What is expected => Every line below from the one with "right hip: (165, 291)" through the one with "right elbow: (497, 178)" is to be repeated exactly, with no picture among them.

Records for processing =>
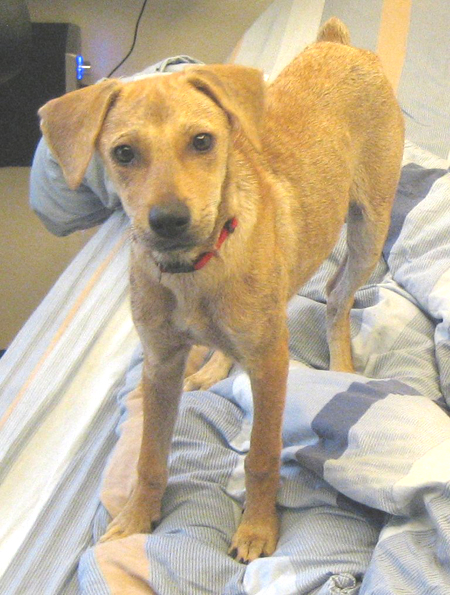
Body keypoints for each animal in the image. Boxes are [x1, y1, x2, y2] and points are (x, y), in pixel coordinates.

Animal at [38, 17, 404, 563]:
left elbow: (261, 456)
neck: (193, 272)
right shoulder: (160, 363)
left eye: (203, 141)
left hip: (369, 226)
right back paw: (214, 366)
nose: (169, 221)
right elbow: (149, 456)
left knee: (338, 297)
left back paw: (340, 367)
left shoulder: (271, 365)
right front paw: (136, 518)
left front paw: (257, 529)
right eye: (123, 153)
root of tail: (338, 44)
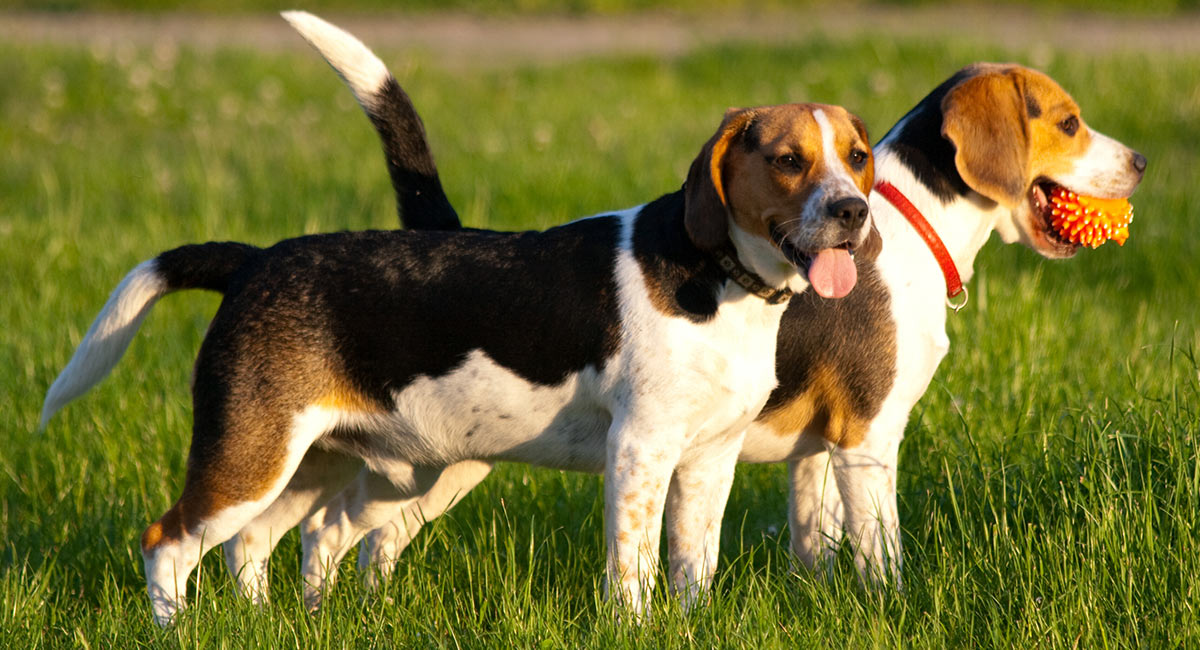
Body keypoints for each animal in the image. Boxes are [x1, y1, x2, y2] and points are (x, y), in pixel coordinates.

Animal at [231, 12, 1142, 602]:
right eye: (1069, 122)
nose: (1137, 162)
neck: (912, 217)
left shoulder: (813, 455)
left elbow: (812, 542)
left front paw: (813, 606)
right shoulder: (867, 441)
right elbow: (880, 556)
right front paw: (889, 610)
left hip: (433, 459)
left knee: (340, 535)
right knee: (325, 533)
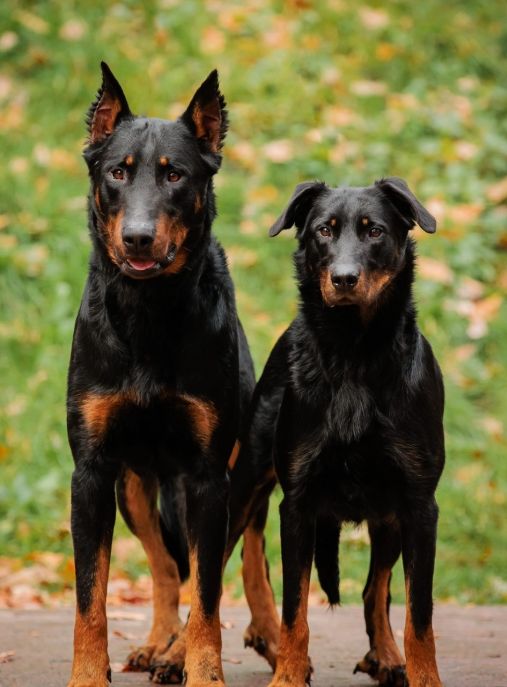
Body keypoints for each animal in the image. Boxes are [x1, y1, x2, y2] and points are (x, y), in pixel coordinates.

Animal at [65, 64, 280, 687]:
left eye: (175, 175)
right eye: (117, 172)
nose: (137, 237)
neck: (149, 314)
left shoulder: (210, 476)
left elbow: (208, 595)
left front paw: (203, 669)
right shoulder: (91, 472)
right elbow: (92, 596)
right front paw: (89, 673)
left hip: (242, 467)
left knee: (246, 549)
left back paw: (257, 636)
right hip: (134, 486)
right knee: (165, 567)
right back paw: (158, 643)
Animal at [234, 179, 444, 687]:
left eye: (375, 232)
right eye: (324, 231)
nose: (345, 278)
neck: (353, 355)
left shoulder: (419, 506)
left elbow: (419, 615)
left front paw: (423, 675)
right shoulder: (297, 505)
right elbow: (295, 611)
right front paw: (287, 674)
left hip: (390, 519)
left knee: (374, 589)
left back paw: (386, 655)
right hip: (246, 478)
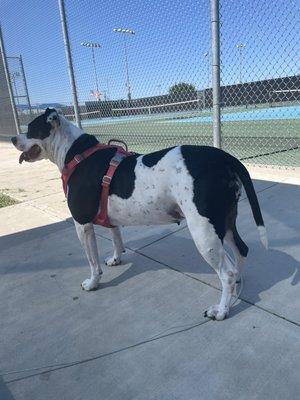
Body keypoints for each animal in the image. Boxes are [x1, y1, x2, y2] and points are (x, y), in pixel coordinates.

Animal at [11, 108, 268, 320]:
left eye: (31, 128)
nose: (13, 138)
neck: (76, 154)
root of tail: (224, 157)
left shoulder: (82, 224)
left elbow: (92, 262)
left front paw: (93, 283)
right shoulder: (110, 217)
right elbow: (116, 238)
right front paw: (116, 259)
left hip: (203, 231)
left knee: (226, 272)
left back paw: (221, 309)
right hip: (224, 222)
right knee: (240, 252)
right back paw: (236, 286)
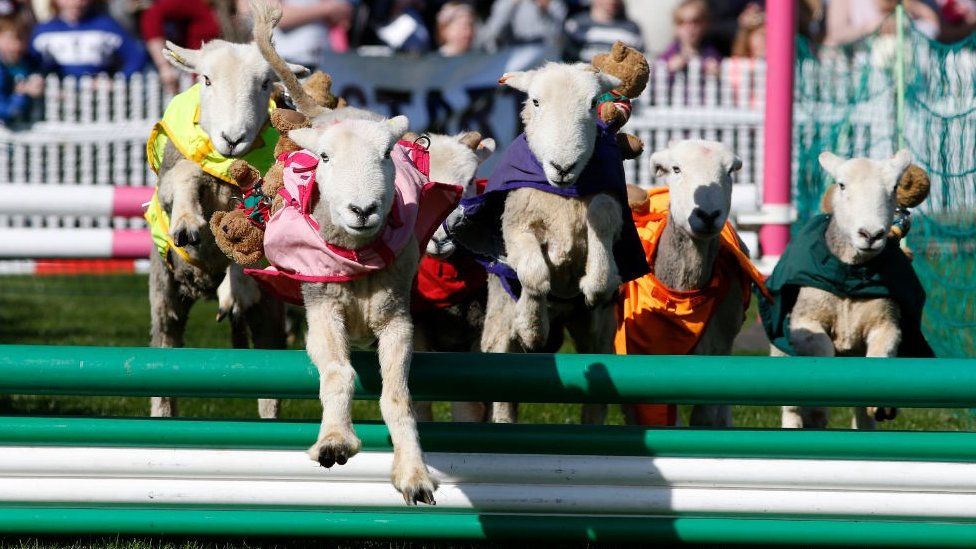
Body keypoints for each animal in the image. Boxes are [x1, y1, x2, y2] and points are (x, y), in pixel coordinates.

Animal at [147, 19, 306, 418]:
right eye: (205, 79)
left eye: (266, 83)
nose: (232, 138)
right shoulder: (174, 175)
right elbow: (185, 178)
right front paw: (186, 224)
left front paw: (236, 288)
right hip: (165, 291)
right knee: (164, 351)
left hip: (269, 312)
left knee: (271, 371)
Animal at [448, 64, 648, 424]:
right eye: (536, 101)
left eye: (593, 103)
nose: (563, 167)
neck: (563, 195)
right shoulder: (516, 226)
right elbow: (534, 274)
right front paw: (532, 327)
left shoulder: (608, 206)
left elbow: (601, 228)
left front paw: (595, 283)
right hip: (498, 326)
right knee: (501, 385)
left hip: (597, 332)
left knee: (597, 390)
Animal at [768, 149, 936, 428]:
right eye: (842, 184)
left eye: (894, 187)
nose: (871, 234)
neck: (850, 277)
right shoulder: (804, 323)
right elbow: (822, 350)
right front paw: (818, 405)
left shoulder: (886, 324)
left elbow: (880, 355)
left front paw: (882, 405)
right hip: (781, 353)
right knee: (790, 408)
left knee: (861, 417)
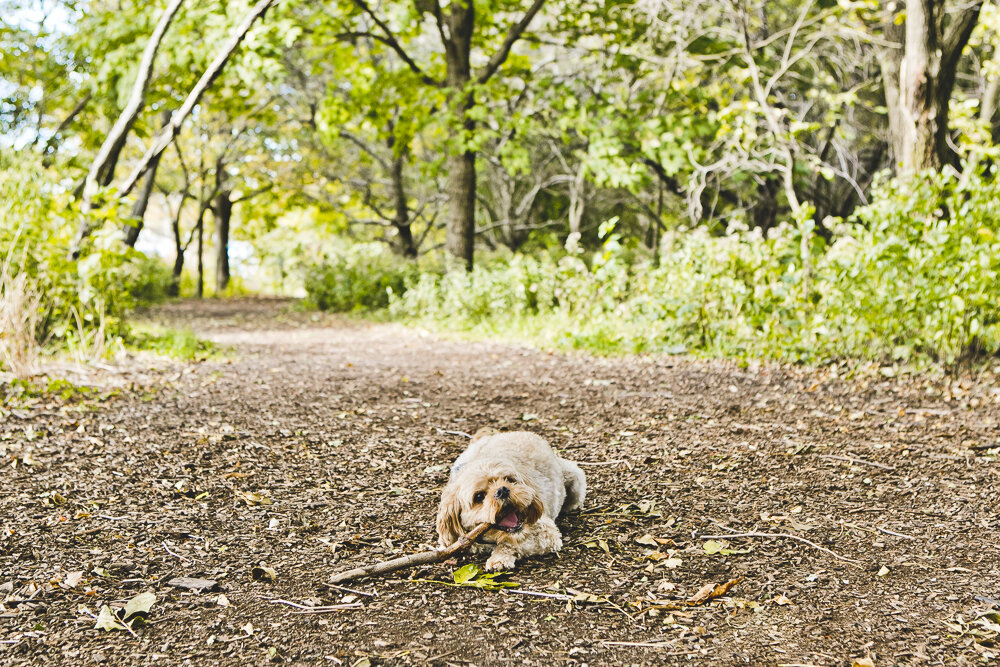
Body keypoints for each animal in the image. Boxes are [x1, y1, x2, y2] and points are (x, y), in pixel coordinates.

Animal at [438, 430, 584, 572]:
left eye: (509, 479)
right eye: (478, 497)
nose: (502, 490)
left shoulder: (545, 532)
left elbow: (511, 543)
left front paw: (499, 558)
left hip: (575, 477)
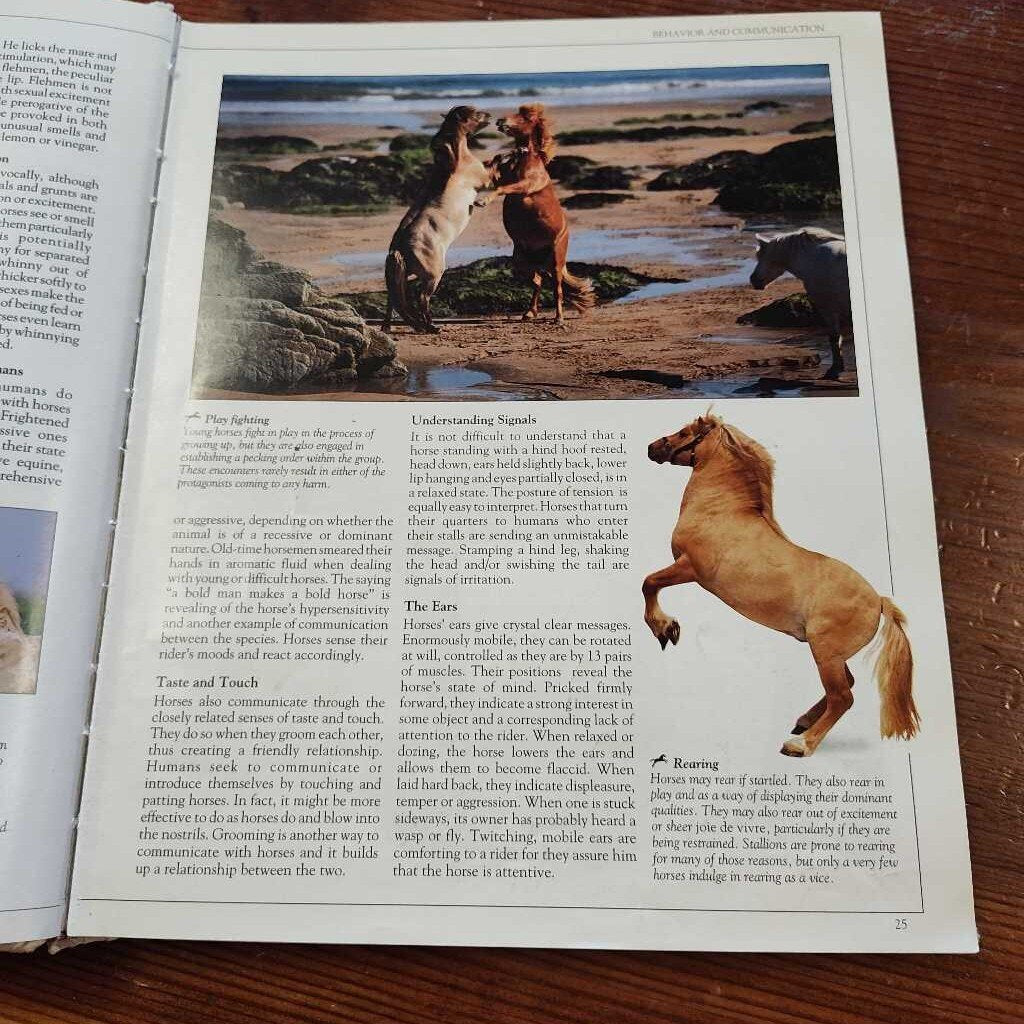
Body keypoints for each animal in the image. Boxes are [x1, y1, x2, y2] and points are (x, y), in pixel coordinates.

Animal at [383, 105, 493, 334]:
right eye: (475, 112)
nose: (490, 115)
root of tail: (398, 247)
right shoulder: (485, 180)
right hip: (433, 274)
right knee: (422, 298)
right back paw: (431, 326)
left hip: (405, 277)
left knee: (394, 299)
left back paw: (389, 326)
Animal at [491, 104, 594, 323]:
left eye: (525, 117)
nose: (500, 121)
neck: (527, 160)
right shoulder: (506, 181)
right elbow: (497, 178)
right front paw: (499, 158)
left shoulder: (524, 186)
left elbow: (500, 189)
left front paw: (481, 200)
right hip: (522, 263)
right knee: (538, 281)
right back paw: (530, 312)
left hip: (555, 261)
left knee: (557, 288)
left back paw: (558, 318)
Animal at [643, 413, 918, 757]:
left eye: (683, 432)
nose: (651, 448)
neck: (721, 512)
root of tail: (879, 601)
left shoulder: (689, 568)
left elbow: (649, 583)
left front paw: (666, 629)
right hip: (832, 655)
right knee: (846, 686)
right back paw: (803, 722)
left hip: (825, 653)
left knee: (843, 697)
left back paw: (800, 744)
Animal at [750, 227, 852, 380]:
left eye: (761, 256)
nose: (753, 279)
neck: (814, 259)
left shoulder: (828, 309)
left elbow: (834, 338)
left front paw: (834, 370)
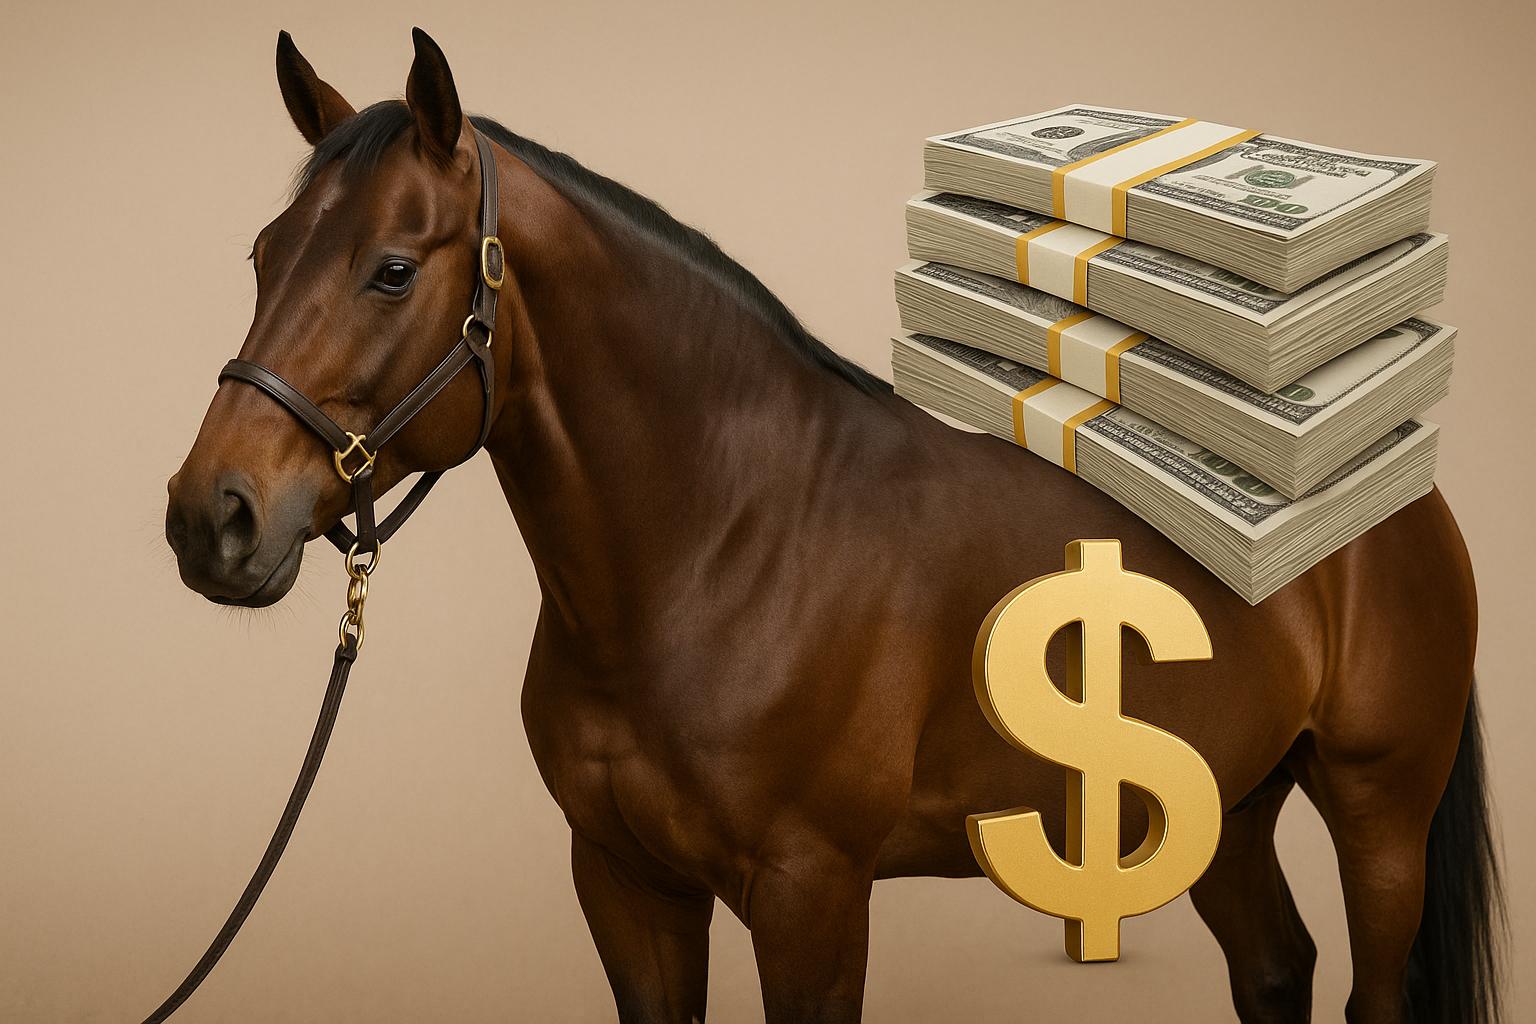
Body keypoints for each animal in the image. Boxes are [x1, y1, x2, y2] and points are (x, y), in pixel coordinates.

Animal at [163, 29, 1501, 1024]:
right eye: (266, 252)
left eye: (392, 269)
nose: (210, 517)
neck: (725, 547)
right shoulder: (627, 886)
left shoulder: (811, 895)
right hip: (1222, 808)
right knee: (1275, 970)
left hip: (1380, 808)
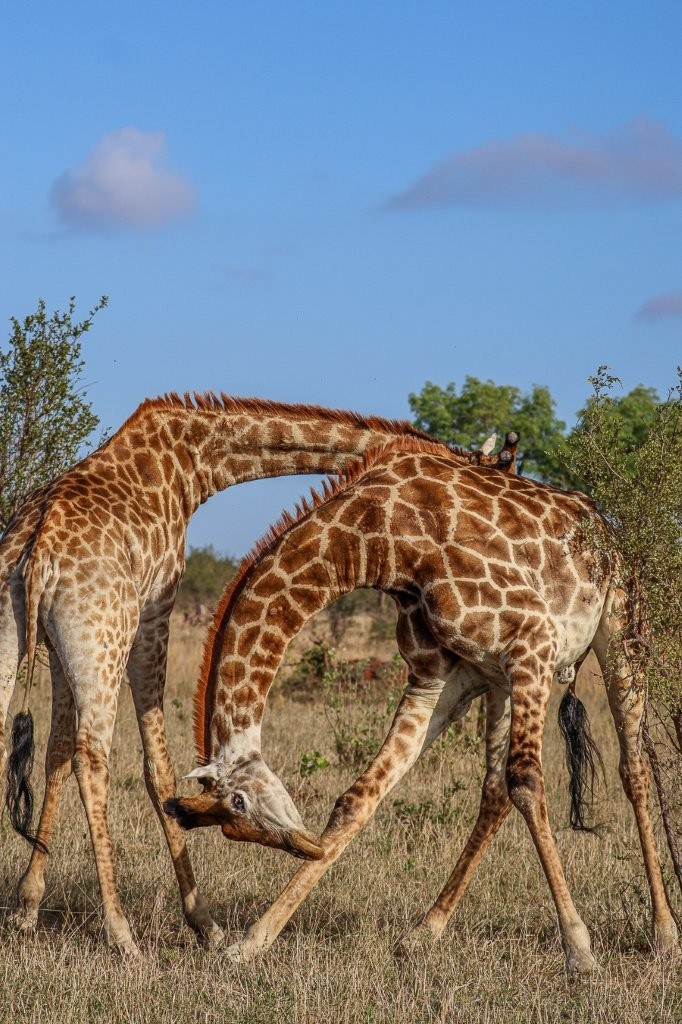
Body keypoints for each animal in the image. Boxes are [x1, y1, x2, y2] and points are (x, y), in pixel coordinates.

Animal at [0, 393, 514, 954]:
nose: (303, 846)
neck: (191, 461)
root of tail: (39, 552)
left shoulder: (58, 645)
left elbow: (55, 752)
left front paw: (26, 906)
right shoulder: (154, 611)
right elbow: (157, 768)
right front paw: (204, 924)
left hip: (25, 631)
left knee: (26, 737)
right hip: (104, 634)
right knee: (94, 757)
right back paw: (122, 934)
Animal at [166, 436, 678, 974]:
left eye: (239, 804)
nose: (306, 847)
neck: (376, 538)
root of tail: (605, 525)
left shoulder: (533, 639)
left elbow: (529, 782)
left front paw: (579, 950)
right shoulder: (437, 682)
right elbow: (360, 797)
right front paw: (251, 942)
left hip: (621, 628)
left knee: (632, 767)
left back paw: (664, 933)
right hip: (499, 682)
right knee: (494, 791)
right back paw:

Answer for the task =>
right hip: (165, 291)
right knee: (164, 351)
left hip: (269, 312)
left knee: (271, 371)
Animal at [448, 64, 648, 424]:
right eye: (536, 101)
left eye: (593, 103)
nose: (563, 167)
neck: (563, 195)
right shoulder: (516, 226)
right elbow: (534, 274)
right front paw: (532, 327)
left shoulder: (608, 206)
left elbow: (601, 228)
left front paw: (595, 283)
right hip: (498, 326)
right knee: (501, 385)
left hip: (597, 332)
left knee: (597, 390)
Animal at [768, 149, 936, 428]:
right eye: (842, 184)
left eye: (894, 187)
nose: (871, 234)
neck: (850, 277)
right shoulder: (804, 323)
right elbow: (822, 350)
right front paw: (818, 405)
left shoulder: (886, 324)
left elbow: (880, 355)
left front paw: (882, 405)
right hip: (781, 353)
right knee: (790, 408)
left knee: (861, 417)
Body keypoints for each animal in the image. Boxes are [x1, y1, x2, y2] and points are (x, y), in pixel coordinates.

Animal at [438, 430, 584, 572]:
left eye: (509, 479)
right eye: (478, 497)
nose: (502, 490)
left shoulder: (545, 532)
left elbow: (511, 543)
left front paw: (499, 558)
left hip: (575, 477)
Body keypoints for each animal in the image. Boxes are [x1, y1, x2, y2] and points are (x, y), in pixel coordinates.

Animal at [383, 105, 493, 334]:
right eye: (475, 112)
nose: (490, 115)
root of tail: (398, 247)
right shoulder: (485, 180)
right hip: (433, 274)
right knee: (422, 298)
right back paw: (431, 326)
left hip: (405, 277)
left knee: (394, 299)
left back paw: (389, 326)
Animal at [491, 104, 594, 323]:
left eye: (525, 117)
nose: (500, 121)
neck: (527, 160)
right shoulder: (506, 181)
right elbow: (497, 178)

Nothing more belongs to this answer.